I track my runs in Fit. My ideal solution would be to store tracks directly as a file in a NextCloud folder. An alternative is to store them in a internal database and do an Export from time to time.

Google Takeout allows you to export tracks in TCX format, with summaries as CSV files. I ended with 300+ TCX files.

I evaluated many apps that required no Cloud service. RunnerUp, ForRunners and FitoTrack are also Open-Source, where Sportractive is not.

FitoTrack and Sportractive where the most promissing ones. In both apps I could not import more than one file at a time so I contacted the authors asking for tips how to import my data. Sportractive author mentioned this was not possible. FitoTrack author found this a simple addition, implemented it and pointed me to the next release. Due to a glitch, took longer to show up in the Play Store, but I built the app from source and started experimenting with this feature.

fitotrack.png

To convert the TCX files to GPX I used gpsbabel. FitoTrack has trouble with Fit multiple laps/tracks. The pack option in gpsbabel merges them.
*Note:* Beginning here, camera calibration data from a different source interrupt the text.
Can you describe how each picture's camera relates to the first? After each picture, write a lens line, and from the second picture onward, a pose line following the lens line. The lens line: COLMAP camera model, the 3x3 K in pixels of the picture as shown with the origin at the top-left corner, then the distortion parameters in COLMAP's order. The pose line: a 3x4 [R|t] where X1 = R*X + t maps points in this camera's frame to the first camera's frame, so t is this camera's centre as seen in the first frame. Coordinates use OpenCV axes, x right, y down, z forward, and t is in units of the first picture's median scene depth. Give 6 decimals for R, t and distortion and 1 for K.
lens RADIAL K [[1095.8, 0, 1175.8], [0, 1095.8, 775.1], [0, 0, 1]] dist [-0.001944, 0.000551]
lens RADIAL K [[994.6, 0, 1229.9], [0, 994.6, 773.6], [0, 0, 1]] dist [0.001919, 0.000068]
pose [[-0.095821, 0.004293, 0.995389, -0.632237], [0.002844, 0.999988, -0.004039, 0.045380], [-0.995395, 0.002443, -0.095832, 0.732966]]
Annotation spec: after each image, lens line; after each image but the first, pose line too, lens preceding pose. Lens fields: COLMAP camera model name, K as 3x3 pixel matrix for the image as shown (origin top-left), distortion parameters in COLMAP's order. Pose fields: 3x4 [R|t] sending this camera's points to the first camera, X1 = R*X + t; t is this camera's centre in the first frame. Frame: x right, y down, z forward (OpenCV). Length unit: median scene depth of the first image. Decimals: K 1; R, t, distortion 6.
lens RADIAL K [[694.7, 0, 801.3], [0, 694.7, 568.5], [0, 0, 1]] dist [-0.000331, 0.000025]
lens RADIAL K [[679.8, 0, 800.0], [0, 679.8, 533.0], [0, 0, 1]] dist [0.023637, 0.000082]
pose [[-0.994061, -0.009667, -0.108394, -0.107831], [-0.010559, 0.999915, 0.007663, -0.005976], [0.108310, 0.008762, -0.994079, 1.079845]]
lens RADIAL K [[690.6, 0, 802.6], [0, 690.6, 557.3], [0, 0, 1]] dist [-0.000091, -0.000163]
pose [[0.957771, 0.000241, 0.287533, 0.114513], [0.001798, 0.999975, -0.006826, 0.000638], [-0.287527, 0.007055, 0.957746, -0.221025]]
for fn in ../*.tcx; do gpsbabel -i gtrnctr -f "$fn" -x track,pack -o gpx -F $(basename $fn .tcx).gpx; done

I had now 300+ files with names like 2018-04-15T00_44_22+02_00_PT38M17.962S_Running.gpx, no description and no metadata specifying it was “Running”.

I hacked this script which finds the starting point, does reverse geolocation to find the place name, cleans it up and then renames the file. It also sets the description to something like “Run in Madrid, Spain”.

import os
import time
import unidecode

import gpxpy
import gpxpy.gpx
from geopy.geocoders import Nominatim

geolocator = Nominatim(user_agent="JustATestScript")

for filename in os.listdir("."):
    if not filename.endswith(".gpx"):
        continue

    print("Current: {}".format(filename))
    gpx_file = open(filename, "r")
    gpx = gpxpy.parse(gpx_file)

    # get first point
    point = None
    try:
        point = gpx.tracks[0].segments[0].points[0]
    except Exception:
        print(" `-> No point 0")
        continue

    location = geolocator.reverse(
        (point.latitude, point.longitude),
        language="en",
        addressdetails=True,
    )
    country = unidecode.unidecode(location.raw["address"]["country"])
    # City is not so easy. Fallback until we get something
    city = None
    for place in ["city", "village", "suburb", "town"]:
        if place not in location.raw["address"]:
            continue
        import re
        city = re.sub(r".+/\s+", "", location.raw["address"][place])
        city = unidecode.unidecode(city)
        break
    if not city:
        raise Exception("No place in address: {}".format(location.raw))
    newname = "{}-Running-{}_{}.gpx".format(
        point.time.strftime("%Y-%m-%d_T%H_%m"),
        city.replace(" ", "_"),
        country.replace(" ", "_"),
    )
    print(" `-> new name: {}".format(newname))
    gpx.tracks[0].name = "Run in {}, {}".format(city, country)
    gpx.tracks[0].description = None
    # FIXME: does not serialize. Fix with xmlstarlet
    gpx.tracks[0].type = "running"
    with open(filename, "w") as out:
        out.write(gpx.to_xml())
    try:
        os.rename(filename, newname)
    except Exception as e:
        print(location.raw)
        raise e
    # do not call the API too fast
    time.sleep(1)

The result was:

2018-07-29_T08_07-Munich_Germany.gpx
2019-08-10_T14_08-Barcelone_Spain.gpx
2020-08-22_T07_08-Warsaw_Poland.gpx
2020-07-11_T15_07-Nuremberg_Germany.gpx
2020-08-20_T06_08-Valencia_Spain.gpx
2018-06-03_T10_06-Stuttgart_Germany.gpx
...

(city names and dates are not the real ones)

Setting the sport type in the metadata did not get serialized back, so I fix it with xmlstarlet:

xmlstarlet ed --inplace -N x="http://www.topografix.com/GPX/1/0" -s /x:gpx/x:trk -t elem -n type -v "running" *.gpx

Then, mass import into FitoTrack and I got all my activities with nice descriptions and the right “Running” icon.

Conclusions

My new mail setup is working for some weeks already without problems. I miss some Photos features, but that’s it. I was not expecting Fit to take that much effort.

In general, I am happy with the results. I regained control of my data and I got to use more open-source.